---------- AUSGANGSTEXT ----------
Wann wurde Ihnen bewusst, dass Sie nun wirklich „auf eigene Rechnung“ arbeiten?

Kathrin Valerius: Die Unabhängigkeit zeigte sich vor allem daran, dass man eigene Paper publiziert, die man selber initiiert und in der eigenen Forschungsgruppe vorangebracht hat. Es war auch etwas Neues, die erste Doktorandin bis zur Promotion wissenschaftlich zu begleiten und Prüfungsverantwortung zu übernehmen. Hinzu kamen verantwortliche Rollen in der internationalen Kollaboration im KATRIN-Experiment. Ein eigenes Team anzuleiten bringt einem auch in so einem Kontext eine ganz andere Sichtbarkeit. Gleichzeitig war ich in der internationalen Community in der Lage, nicht nur Kontakte zu Netzwerken zu knüpfen, sondern auch selbst eines zu gründen. Gemeinsam mit einer Kollegin von der Uni Heidelberg haben wir einen Austausch mit einer Serie eigener Workshops angestoßen und sind damit bis heute sichtbar und wirksam. Später bekam ich dann Einladungen in nationale und internationale Komitees und Gremien, bis hin zur Co-Leitung eines Topics in der Helmholtz-Programmforschung.
---------- ANGEZEIGTE INHALTE ----------
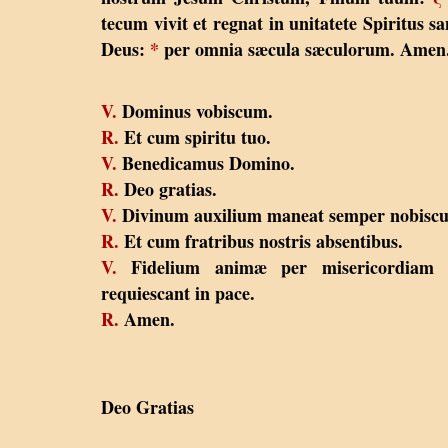
tecum vivit et regnat in unitatete Spiritus sa
Deus:
*
per omnia sæcula sæculorum. Amen
V.
Dominus vobiscum.
R.
Et cum spiritu tuo.
V.
Benedicamus Domino.
R.
Deo gratias.
V.
Divinum auxilium maneat semper nobisc
R.
Et cum fratribus nostris absentibus.
V.
Fidelium animæ per misericordiam 
requiescant in pace.
R.
Amen.
Deo Gratias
----------
Mit wem gemeinsam hat Kathrin Valerius laut dem Ausgangstext eine Serie eigener Workshops angestoßen?

Mit einer Kollegin von der Uni Heidelberg.